Out of 10,000 applicants nationwide and 220 applicants for Madison alone, Nowicki was one of seven chosen for the campus’ Reserve Officers’ Training Corp.
The Army ROTC Scholarship he receives gives him more than $9,600 annually toward tuition, an annual $1,200 book allowance plus a monthly stipend starting his sophomore year that ranges from $350 and climbs to $500 in his senior year. The total package is worth more than $45,000 toward his education, said Army Col. Tonia Mahnke.
“It’s kind of like a part-time job,” Mahnke said.
The Army ROTC looks for people who excel in academics, athletics and leadership, and Nowicki’s attributes in all three made him a good candidate, Mahnke said.
Nowicki said he started the application process at the end of his junior year.
“I’ve always wanted to be a military officer,” Nowicki said. “My grandfather was 24-year Army officer. My dad’s a SWAT officer for the police department so the Army’s always kind of been in my blood.”
Nowicki, who plans to major in geological engineering at UW-Madison, plans to serve as combat engineer in the Army. His college minor will be in military sciences.
“The Army has a pretty dire need for engineers right now,” Nowicki said.
Nowicki said while the money is great to have to apply toward his education, there are other benefits that are even greater after he graduates.

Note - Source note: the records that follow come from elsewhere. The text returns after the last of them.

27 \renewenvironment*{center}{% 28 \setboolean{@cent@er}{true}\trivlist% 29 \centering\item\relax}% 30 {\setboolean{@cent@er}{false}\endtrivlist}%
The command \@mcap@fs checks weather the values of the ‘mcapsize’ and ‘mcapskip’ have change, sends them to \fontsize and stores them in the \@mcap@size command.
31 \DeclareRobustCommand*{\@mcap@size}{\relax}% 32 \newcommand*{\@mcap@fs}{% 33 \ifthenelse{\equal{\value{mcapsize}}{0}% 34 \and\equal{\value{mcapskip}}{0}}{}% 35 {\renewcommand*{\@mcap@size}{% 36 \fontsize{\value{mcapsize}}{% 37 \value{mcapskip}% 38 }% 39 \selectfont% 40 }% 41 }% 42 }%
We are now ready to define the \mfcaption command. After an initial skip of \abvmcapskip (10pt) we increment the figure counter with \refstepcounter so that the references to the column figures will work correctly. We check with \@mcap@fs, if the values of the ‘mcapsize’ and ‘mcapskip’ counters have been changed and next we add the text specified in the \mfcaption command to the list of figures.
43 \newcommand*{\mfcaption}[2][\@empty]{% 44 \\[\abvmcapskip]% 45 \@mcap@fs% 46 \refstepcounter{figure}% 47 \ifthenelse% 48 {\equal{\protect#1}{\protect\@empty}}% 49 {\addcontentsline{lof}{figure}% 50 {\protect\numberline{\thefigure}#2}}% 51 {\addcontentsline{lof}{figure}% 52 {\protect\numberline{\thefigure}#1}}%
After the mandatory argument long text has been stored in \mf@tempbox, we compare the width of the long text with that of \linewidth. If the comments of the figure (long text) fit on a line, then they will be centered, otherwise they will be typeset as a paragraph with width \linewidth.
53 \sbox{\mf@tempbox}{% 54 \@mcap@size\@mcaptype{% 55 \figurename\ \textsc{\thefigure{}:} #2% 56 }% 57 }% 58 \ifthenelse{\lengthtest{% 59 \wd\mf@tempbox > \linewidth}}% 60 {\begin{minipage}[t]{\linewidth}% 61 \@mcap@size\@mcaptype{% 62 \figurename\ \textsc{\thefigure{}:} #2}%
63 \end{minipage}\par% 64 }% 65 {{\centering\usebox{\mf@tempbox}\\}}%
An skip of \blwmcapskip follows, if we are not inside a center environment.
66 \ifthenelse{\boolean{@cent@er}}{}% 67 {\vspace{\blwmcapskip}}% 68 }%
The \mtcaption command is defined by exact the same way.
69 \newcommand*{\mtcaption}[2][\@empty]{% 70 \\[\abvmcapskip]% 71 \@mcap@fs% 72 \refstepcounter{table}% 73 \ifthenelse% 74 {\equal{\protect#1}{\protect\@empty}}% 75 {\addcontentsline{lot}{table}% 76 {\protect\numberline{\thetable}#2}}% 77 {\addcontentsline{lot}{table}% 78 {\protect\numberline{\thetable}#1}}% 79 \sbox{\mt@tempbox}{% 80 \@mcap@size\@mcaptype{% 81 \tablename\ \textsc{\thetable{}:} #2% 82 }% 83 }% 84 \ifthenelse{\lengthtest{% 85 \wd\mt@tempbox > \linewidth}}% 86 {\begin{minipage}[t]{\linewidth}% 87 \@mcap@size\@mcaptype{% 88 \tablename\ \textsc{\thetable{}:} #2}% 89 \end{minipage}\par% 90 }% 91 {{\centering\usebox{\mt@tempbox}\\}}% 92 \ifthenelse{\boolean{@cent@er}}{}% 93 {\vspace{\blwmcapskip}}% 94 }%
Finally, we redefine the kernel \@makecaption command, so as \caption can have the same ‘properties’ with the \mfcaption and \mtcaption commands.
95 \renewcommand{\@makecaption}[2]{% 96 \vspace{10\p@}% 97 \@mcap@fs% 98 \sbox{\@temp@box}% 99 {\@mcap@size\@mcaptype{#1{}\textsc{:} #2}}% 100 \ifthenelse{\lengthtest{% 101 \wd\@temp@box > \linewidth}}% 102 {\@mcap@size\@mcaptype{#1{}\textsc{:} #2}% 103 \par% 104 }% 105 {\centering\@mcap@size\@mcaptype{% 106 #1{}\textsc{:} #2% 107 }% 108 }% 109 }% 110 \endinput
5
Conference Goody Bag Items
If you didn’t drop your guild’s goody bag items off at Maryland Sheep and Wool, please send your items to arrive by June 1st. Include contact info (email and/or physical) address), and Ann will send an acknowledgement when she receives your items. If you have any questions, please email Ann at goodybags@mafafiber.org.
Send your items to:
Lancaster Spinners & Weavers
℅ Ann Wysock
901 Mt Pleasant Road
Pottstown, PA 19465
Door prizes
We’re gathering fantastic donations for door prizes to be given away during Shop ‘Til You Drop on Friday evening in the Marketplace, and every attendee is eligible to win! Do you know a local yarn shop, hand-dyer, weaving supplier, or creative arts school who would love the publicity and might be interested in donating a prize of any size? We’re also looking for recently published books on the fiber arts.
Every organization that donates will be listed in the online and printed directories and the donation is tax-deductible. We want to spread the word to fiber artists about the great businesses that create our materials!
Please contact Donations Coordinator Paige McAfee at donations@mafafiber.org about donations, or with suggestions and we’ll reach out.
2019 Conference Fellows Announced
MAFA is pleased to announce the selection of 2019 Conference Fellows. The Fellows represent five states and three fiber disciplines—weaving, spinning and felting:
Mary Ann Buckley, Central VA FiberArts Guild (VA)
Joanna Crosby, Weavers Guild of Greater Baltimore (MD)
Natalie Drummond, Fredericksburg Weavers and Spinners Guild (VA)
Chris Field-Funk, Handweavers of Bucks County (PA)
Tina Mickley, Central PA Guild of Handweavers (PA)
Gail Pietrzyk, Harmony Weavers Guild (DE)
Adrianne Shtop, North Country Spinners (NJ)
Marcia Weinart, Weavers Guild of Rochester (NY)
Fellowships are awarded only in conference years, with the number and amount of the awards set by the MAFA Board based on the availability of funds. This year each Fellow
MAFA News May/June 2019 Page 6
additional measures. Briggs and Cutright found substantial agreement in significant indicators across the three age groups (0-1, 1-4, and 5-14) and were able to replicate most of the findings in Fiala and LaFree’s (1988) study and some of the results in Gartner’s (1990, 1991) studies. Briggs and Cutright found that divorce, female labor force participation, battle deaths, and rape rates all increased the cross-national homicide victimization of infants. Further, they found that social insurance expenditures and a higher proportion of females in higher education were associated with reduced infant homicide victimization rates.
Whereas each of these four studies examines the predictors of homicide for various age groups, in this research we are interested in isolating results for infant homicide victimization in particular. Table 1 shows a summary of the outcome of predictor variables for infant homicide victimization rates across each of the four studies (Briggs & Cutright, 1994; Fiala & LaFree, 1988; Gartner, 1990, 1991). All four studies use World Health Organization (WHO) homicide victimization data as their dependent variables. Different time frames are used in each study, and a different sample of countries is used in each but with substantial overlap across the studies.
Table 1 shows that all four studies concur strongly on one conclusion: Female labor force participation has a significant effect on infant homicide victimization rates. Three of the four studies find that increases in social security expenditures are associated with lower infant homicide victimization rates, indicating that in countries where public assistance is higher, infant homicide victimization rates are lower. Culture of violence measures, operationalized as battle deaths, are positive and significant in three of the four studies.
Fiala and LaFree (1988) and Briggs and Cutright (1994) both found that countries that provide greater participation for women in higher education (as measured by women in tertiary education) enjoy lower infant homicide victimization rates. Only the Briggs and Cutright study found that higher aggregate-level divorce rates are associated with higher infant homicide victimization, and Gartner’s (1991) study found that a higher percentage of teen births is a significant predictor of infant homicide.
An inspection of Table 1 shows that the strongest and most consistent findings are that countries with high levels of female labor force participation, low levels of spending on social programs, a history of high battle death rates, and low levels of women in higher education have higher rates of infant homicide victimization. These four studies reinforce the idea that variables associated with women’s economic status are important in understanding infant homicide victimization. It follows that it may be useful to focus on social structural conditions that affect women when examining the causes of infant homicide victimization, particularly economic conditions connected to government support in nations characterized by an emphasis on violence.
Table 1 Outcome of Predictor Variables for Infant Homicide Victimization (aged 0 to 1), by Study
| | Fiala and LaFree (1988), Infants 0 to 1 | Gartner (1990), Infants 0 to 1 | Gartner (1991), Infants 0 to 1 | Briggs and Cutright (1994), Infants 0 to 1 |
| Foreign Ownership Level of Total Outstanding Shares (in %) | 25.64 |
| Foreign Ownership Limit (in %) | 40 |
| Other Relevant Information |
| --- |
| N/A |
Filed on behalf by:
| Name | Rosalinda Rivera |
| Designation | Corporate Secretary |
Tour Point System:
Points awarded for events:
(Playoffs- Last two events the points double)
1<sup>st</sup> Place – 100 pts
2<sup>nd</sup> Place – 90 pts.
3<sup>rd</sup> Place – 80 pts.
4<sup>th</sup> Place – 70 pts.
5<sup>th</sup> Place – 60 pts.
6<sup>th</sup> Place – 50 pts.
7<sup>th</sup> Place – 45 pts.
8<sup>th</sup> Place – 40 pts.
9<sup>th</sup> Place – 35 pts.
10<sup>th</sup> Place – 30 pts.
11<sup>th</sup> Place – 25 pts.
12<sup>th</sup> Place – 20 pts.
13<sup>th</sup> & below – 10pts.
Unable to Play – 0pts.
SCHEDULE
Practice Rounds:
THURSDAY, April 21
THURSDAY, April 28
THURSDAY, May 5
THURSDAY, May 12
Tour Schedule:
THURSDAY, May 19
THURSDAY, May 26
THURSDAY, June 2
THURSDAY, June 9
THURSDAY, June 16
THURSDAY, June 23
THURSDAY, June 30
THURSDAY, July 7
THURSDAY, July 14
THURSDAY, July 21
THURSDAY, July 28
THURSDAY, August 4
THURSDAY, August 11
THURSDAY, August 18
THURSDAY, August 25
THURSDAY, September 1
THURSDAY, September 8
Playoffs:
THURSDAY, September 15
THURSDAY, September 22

“The money is a great deal, definitely,” Nowicki said. “The best part to me is … as long as I keep my physical fitness scores up and grades up, I have a spot open for me as an officer. And, to me, that’s the best part of it. That’s the best deal.”
Mahnke said a few years ago, the Army was looking for people, and meeting the minimal standards would get someone into the Army. That’s not the case anymore.
“Now, with the draw down and budget decrease, it’s totally different,” Mahnke said.